#### Problem description
Among the records below, find the line that has "cm, interfaz N-J"; from there, give the lines again exactly, and stop after the line that has "viento y tiene".

#### Record excerpts
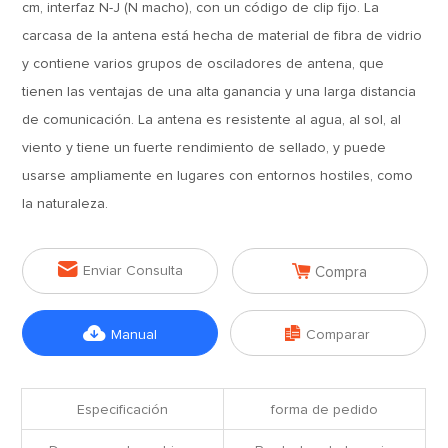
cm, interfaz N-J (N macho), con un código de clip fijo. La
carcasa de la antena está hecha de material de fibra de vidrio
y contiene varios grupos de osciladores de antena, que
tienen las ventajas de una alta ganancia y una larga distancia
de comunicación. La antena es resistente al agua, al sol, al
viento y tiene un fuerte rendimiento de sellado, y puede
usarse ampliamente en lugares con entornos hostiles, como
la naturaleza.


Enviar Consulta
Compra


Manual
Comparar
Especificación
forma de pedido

...

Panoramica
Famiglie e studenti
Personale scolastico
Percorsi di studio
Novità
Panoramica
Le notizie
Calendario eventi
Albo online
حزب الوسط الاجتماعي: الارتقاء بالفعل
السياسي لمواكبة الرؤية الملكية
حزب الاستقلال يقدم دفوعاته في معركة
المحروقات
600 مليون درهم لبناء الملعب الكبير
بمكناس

#### Expected answer
cm, interfaz N-J (N macho), con un código de clip fijo. La
carcasa de la antena está hecha de material de fibra de vidrio
y contiene varios grupos de osciladores de antena, que
tienen las ventajas de una alta ganancia y una larga distancia
de comunicación. La antena es resistente al agua, al sol, al
viento y tiene un fuerte rendimiento de sellado, y puede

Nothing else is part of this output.